Before his return to Boston for Games 3 and 4 of the playoffs, Irving voiced his concern about potentially being a target of hate. He previously played for the Celtics from 2017 to 2019, signing a four-year contract with the Nets in 2019.
"I am just looking forward to competing with my teammates and hopefully, we can just keep it strictly basketball; there's no belligerence or racism going on — subtle racism," Irving told ESPN last week. "People yelling s--- from the crowd, but even if it is, it's part of the nature of the game and we're just going to focus on what we can control."
Across the NBA, multiple incidents have been reported of fans interacting inappropriately towards players in recent days. The New York Times reports that fans have been banned indefinitely for spitting at Atlanta Hawks guard Trae Young, using inappropriate language at Memphis Grizzlies' guard Ja Morant's family, and most recently, throwing popcorn on Washington Wizards' Russell Westbrook.

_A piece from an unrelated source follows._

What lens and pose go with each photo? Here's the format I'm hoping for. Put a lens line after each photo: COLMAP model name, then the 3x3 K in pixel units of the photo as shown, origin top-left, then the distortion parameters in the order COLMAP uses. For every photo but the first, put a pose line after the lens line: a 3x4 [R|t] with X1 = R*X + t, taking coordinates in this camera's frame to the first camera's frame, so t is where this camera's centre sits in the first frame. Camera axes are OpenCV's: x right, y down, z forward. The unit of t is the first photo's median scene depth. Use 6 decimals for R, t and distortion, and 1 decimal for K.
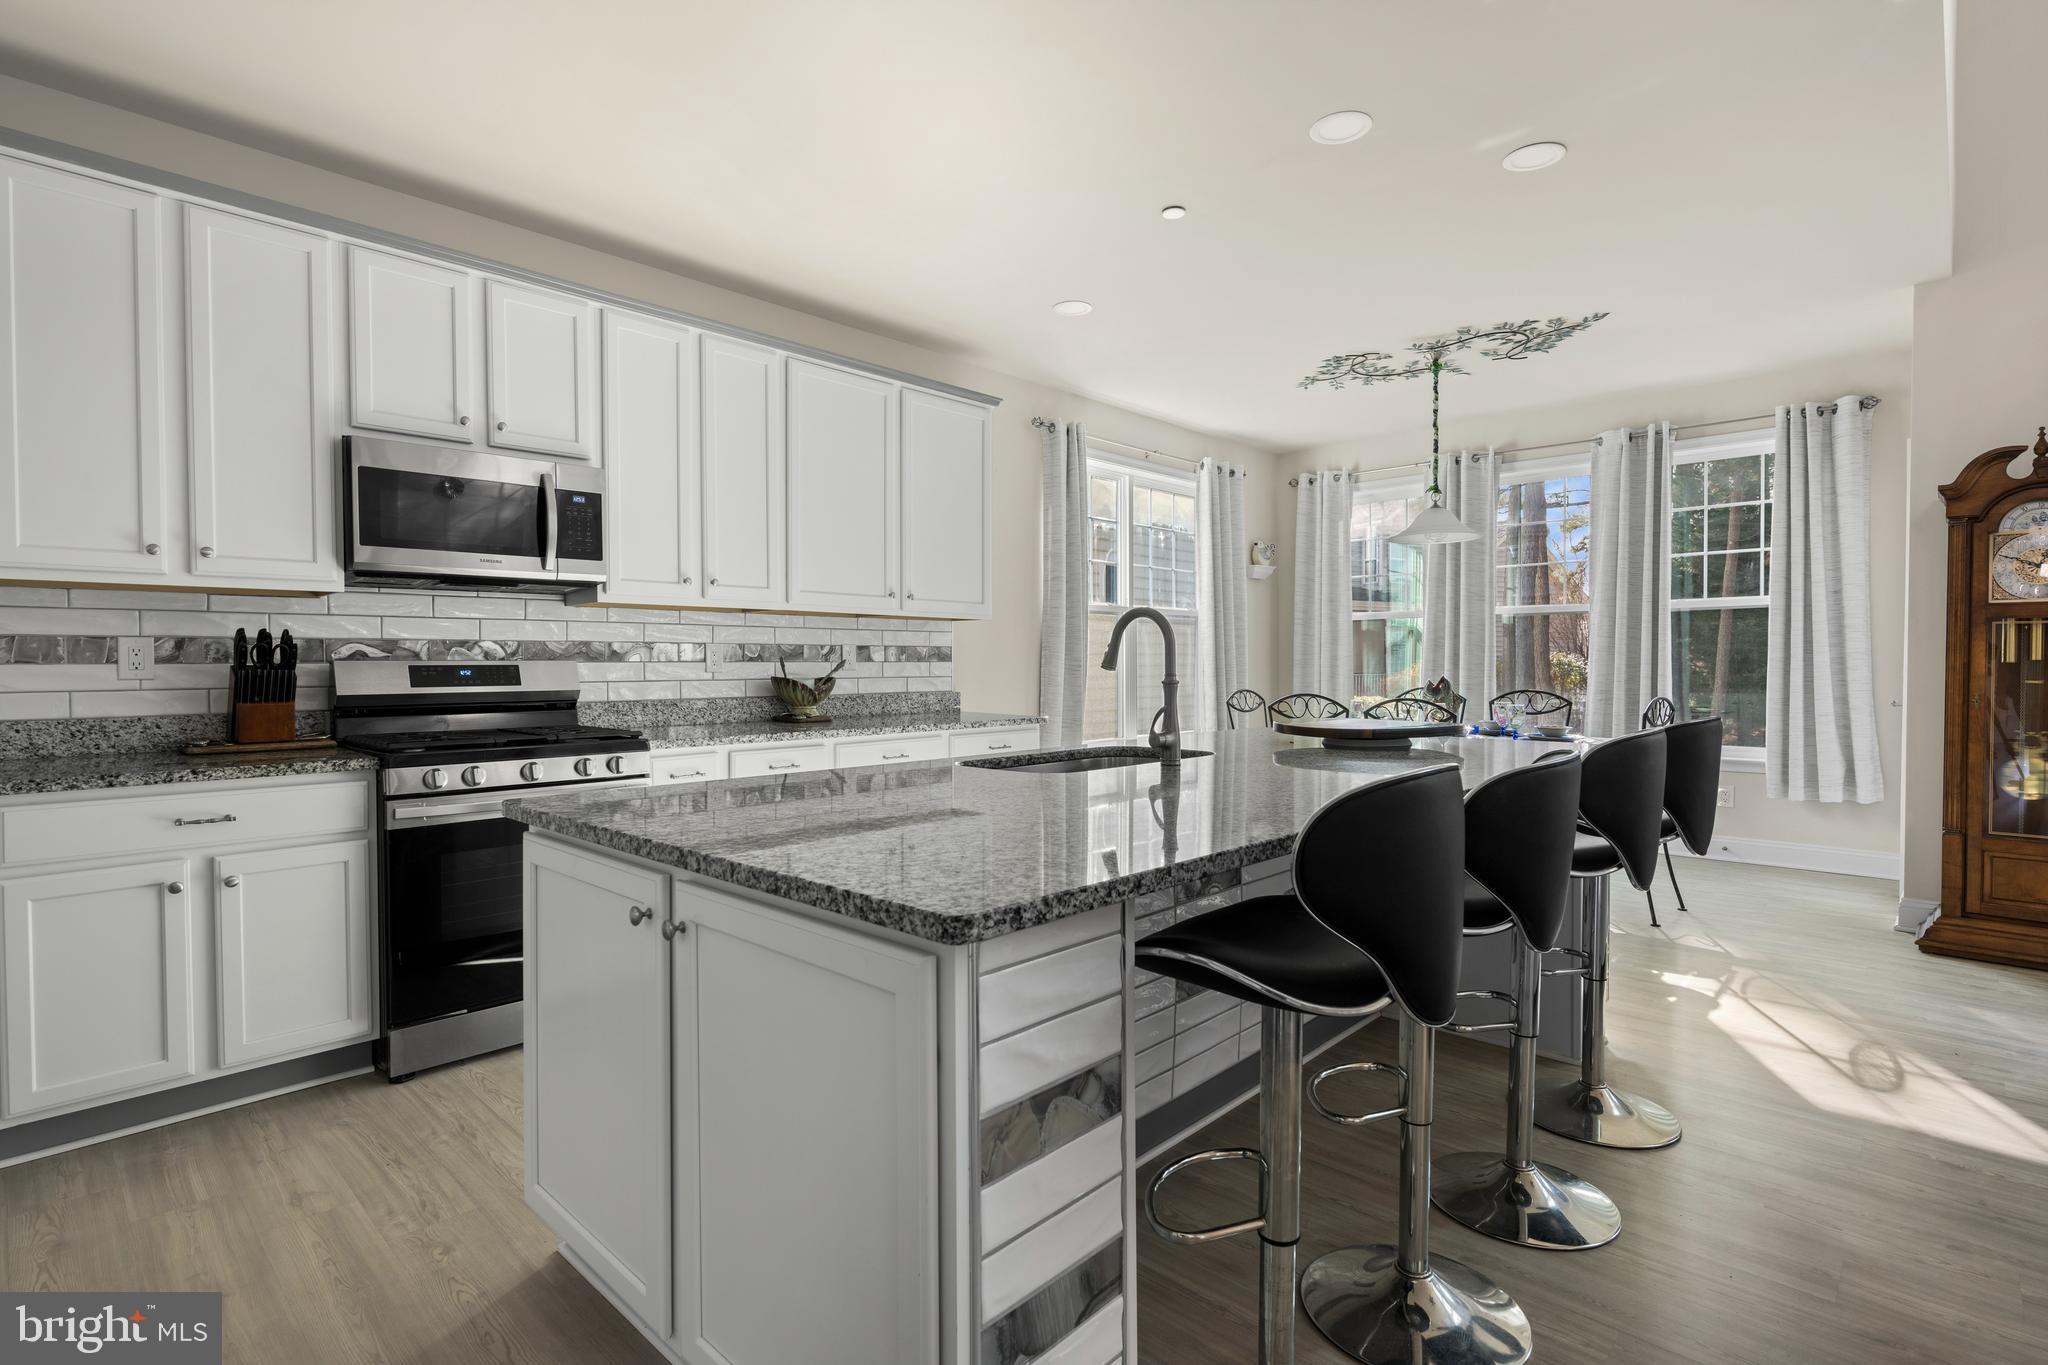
lens RADIAL K [[971.6, 0, 1024.5], [0, 971.6, 678.0], [0, 0, 1]] dist [-0.002463, -0.000508]
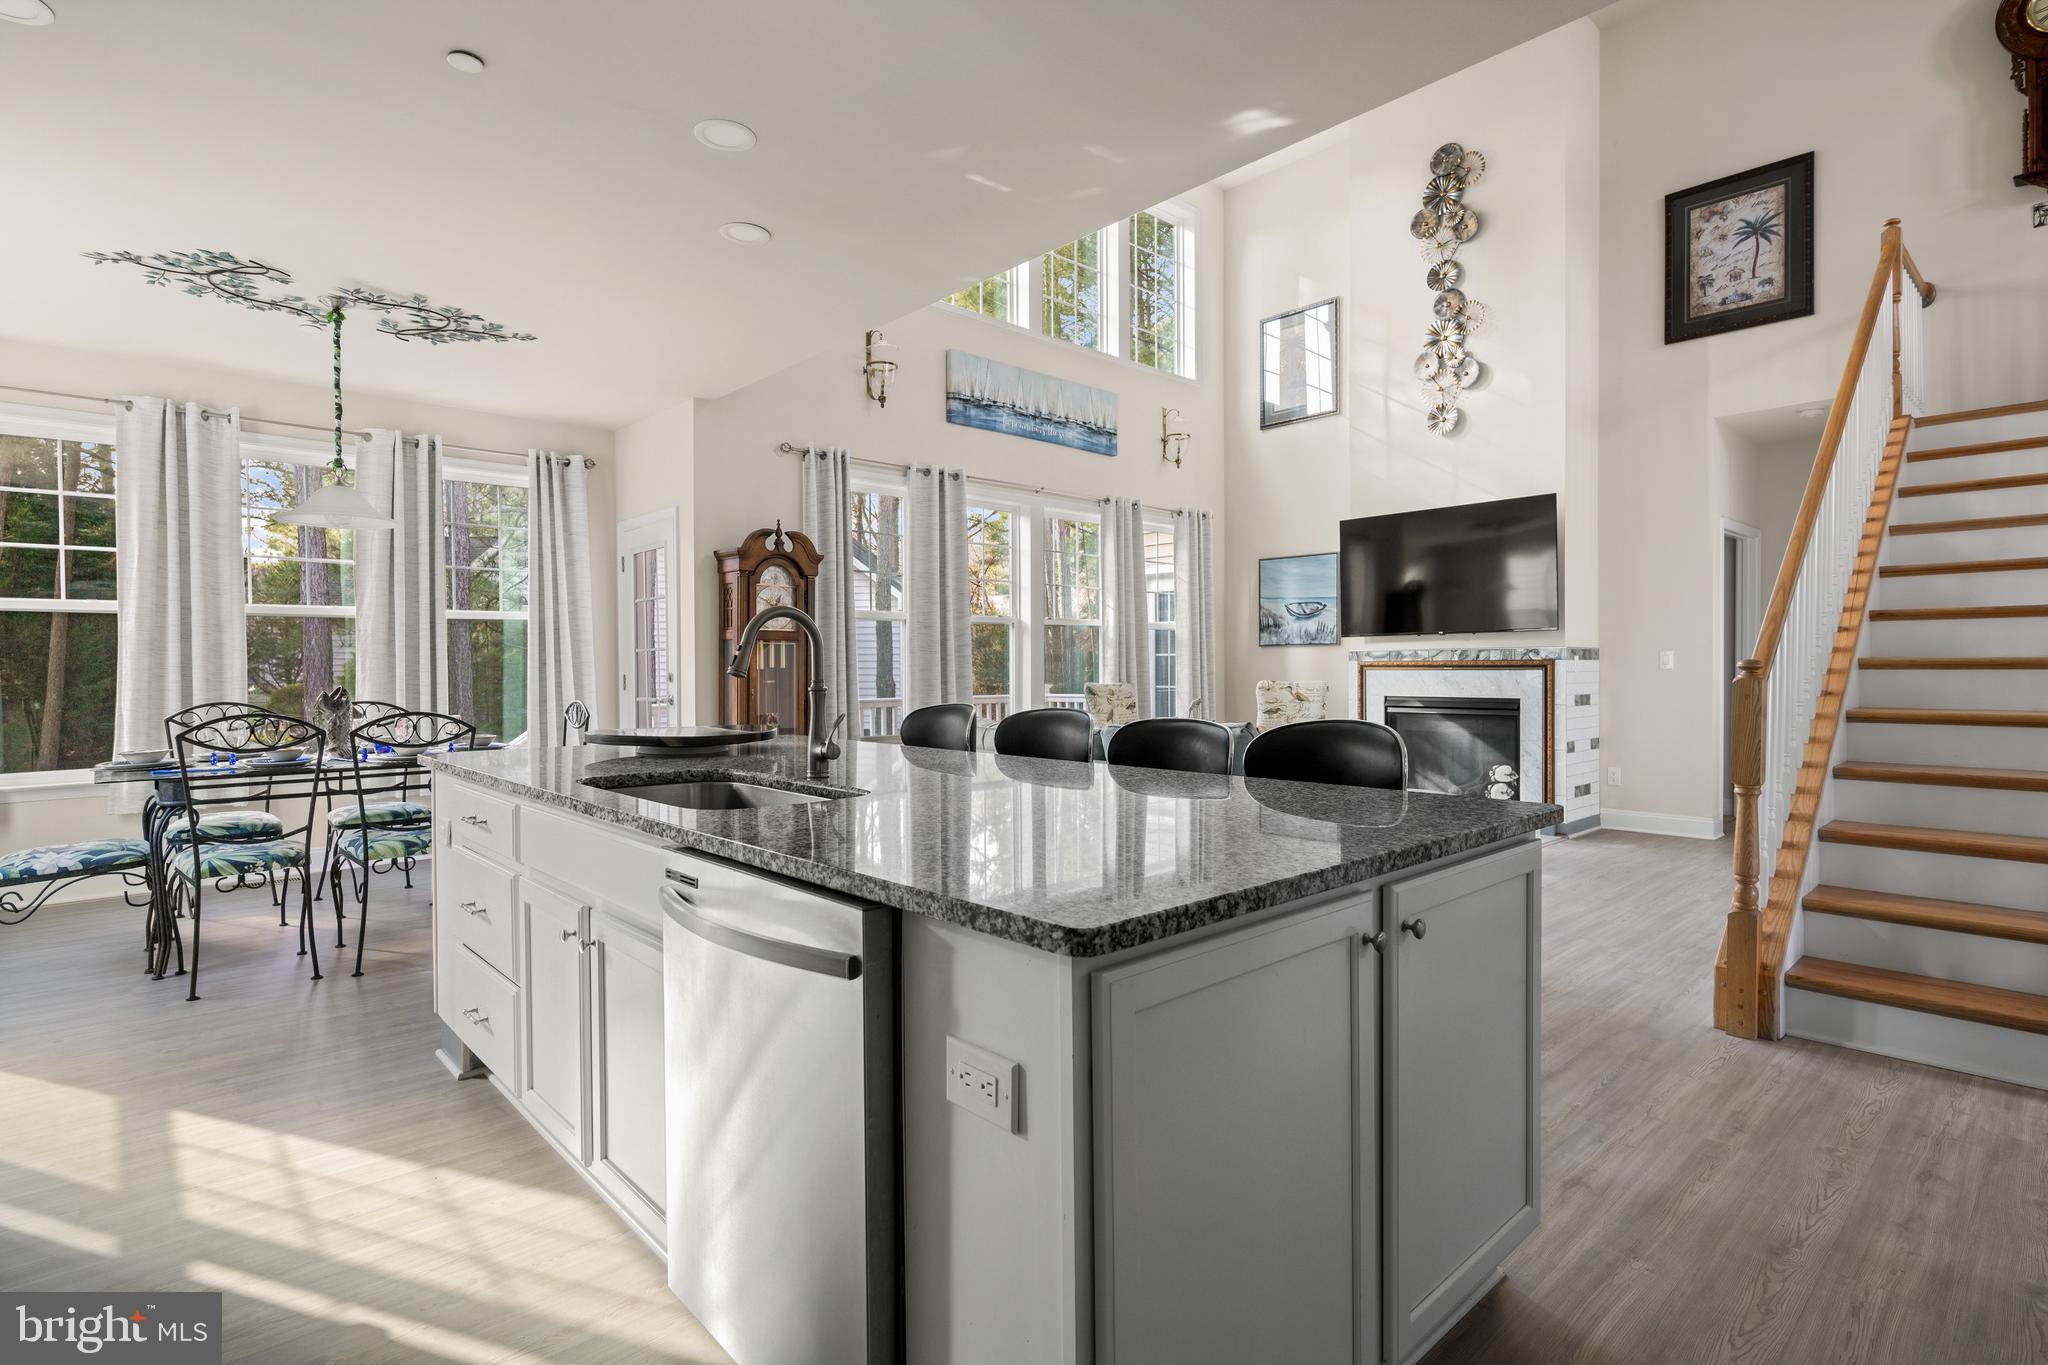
lens RADIAL K [[994.5, 0, 1009.9], [0, 994.5, 680.8], [0, 0, 1]] dist [-0.001666, -0.000916]
pose [[0.083197, -0.011002, 0.996472, -0.401767], [0.018398, 0.999786, 0.009502, -0.004639], [-0.996363, 0.017542, 0.083382, 0.373830]]
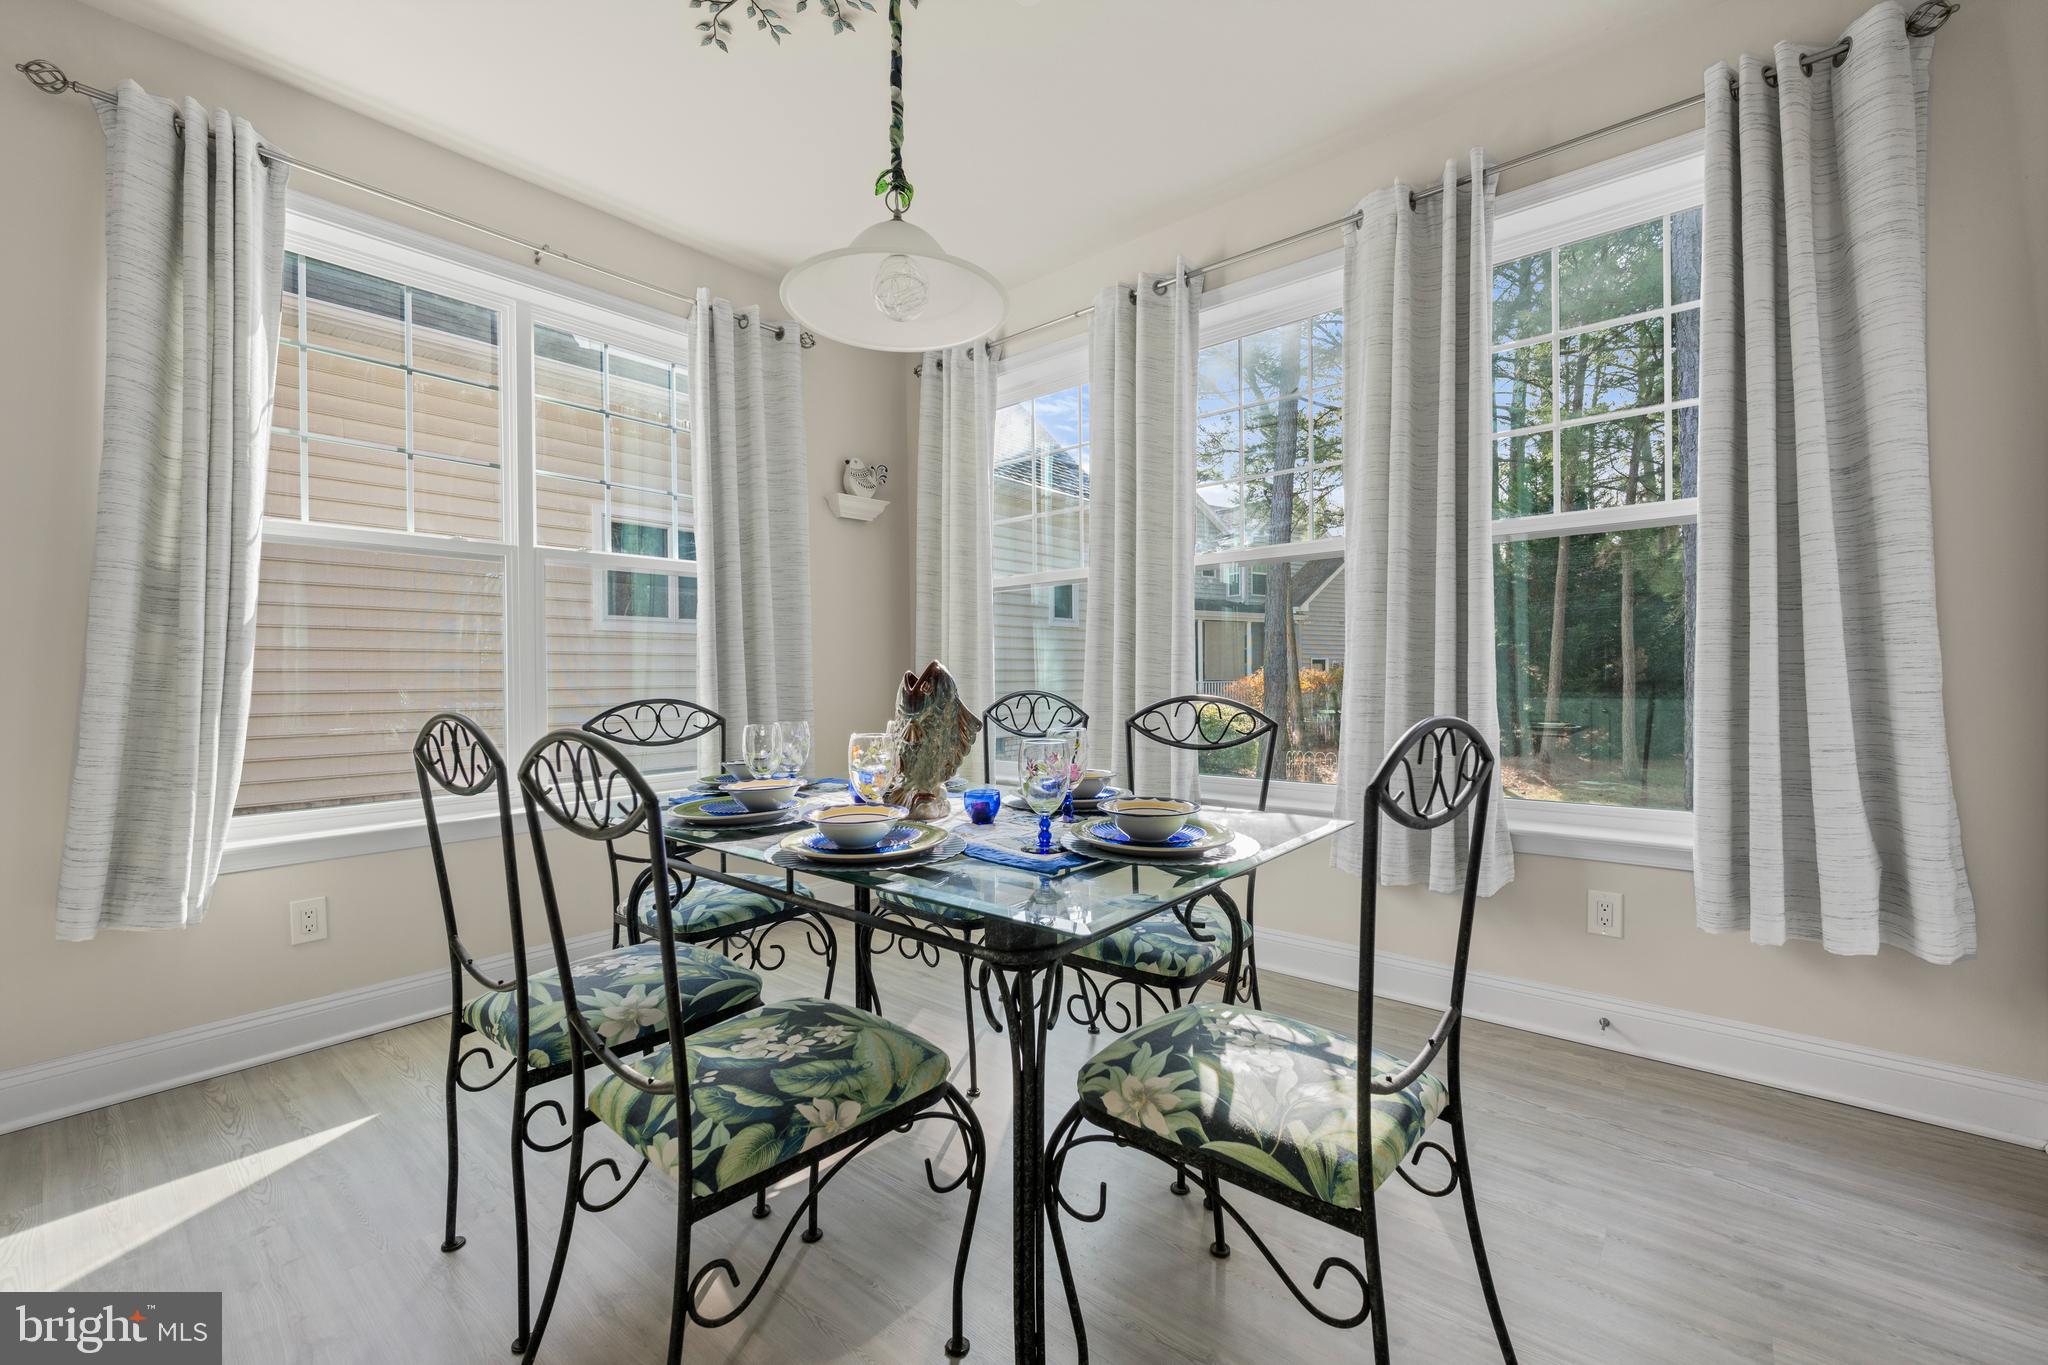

On Thursday, the NBA released a statement telling spectators it is "critical" to show respect to players and officials, while sharing the organization's fan code of conduct which the league said "will be vigorously enforced" moving forward, according to USA Today. The National Basketball Players Association also followed up with a statement of its own about the recent events.
"True fans of this game honor and respect the dignity of our players," the release said. "No true fan would seek to harm them or violate their personal space. Those who do have no place in our arenas. And their conduct is appropriately evaluated by law enforcement just as if it occurred on a public street. Respect our Players. Respect our Game."